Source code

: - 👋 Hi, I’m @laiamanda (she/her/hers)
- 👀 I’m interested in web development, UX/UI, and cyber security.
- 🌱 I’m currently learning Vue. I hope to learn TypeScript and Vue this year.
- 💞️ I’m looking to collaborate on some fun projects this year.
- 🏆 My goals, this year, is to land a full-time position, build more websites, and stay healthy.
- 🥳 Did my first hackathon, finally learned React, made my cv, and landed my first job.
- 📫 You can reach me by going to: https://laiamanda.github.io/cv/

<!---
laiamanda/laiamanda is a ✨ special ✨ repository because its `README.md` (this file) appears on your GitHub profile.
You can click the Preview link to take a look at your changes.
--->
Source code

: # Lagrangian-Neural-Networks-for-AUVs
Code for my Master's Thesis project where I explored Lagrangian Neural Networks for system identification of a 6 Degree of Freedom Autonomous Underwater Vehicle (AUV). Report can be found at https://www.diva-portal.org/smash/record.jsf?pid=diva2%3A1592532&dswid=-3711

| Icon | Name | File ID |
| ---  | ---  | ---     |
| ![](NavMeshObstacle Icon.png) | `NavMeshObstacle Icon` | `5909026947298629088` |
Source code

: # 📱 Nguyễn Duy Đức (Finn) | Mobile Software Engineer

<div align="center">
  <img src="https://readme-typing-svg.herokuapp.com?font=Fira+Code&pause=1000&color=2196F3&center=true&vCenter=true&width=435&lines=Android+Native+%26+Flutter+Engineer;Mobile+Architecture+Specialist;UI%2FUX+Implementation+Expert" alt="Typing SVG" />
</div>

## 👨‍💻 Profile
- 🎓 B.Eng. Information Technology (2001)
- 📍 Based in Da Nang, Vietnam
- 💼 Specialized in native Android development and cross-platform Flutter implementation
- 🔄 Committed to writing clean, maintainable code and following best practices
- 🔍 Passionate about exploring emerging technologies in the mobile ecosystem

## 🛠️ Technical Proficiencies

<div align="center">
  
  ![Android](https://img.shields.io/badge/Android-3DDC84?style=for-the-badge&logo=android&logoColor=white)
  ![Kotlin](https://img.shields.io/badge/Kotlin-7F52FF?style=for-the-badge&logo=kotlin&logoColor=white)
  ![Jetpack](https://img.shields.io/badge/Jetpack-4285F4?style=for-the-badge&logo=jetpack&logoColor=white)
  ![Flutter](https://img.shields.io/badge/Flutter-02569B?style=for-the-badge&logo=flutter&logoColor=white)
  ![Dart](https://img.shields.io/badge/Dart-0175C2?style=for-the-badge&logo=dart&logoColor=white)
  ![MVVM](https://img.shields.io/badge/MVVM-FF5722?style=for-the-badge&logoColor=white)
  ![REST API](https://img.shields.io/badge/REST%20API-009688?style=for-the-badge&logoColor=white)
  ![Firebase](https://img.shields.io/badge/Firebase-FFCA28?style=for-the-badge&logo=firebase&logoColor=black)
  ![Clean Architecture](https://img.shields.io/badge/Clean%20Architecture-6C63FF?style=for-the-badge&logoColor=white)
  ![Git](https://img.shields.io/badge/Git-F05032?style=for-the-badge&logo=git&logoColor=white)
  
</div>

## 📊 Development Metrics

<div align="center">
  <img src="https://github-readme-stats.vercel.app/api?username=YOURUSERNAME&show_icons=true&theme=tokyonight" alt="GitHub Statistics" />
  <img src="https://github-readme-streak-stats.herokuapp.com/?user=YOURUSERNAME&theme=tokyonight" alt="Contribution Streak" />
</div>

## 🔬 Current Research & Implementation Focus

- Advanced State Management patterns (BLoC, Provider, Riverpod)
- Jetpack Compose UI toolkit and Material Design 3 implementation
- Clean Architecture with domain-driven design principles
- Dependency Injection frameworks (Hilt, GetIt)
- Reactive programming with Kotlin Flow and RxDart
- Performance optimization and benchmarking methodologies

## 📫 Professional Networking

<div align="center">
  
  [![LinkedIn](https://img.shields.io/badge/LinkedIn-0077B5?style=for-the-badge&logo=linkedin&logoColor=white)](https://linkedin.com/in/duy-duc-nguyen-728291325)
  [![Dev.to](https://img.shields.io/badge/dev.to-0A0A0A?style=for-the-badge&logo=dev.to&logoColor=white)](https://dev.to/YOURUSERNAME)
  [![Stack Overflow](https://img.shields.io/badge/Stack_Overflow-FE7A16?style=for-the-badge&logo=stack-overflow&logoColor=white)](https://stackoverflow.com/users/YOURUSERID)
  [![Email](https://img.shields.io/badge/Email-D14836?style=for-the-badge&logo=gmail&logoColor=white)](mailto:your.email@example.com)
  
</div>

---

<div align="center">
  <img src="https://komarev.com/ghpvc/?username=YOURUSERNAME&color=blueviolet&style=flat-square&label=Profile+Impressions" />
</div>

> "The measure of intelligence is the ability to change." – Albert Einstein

----------------

EXERCISE GOAL: Return each line of the data above that contains the word "Jetpack", copying every such line in full.

ANSWER AREA:
  ![Jetpack](https://img.shields.io/badge/Jetpack-4285F4?style=for-the-badge&logo=jetpack&logoColor=white)
- Jetpack Compose UI toolkit and Material Design 3 implementation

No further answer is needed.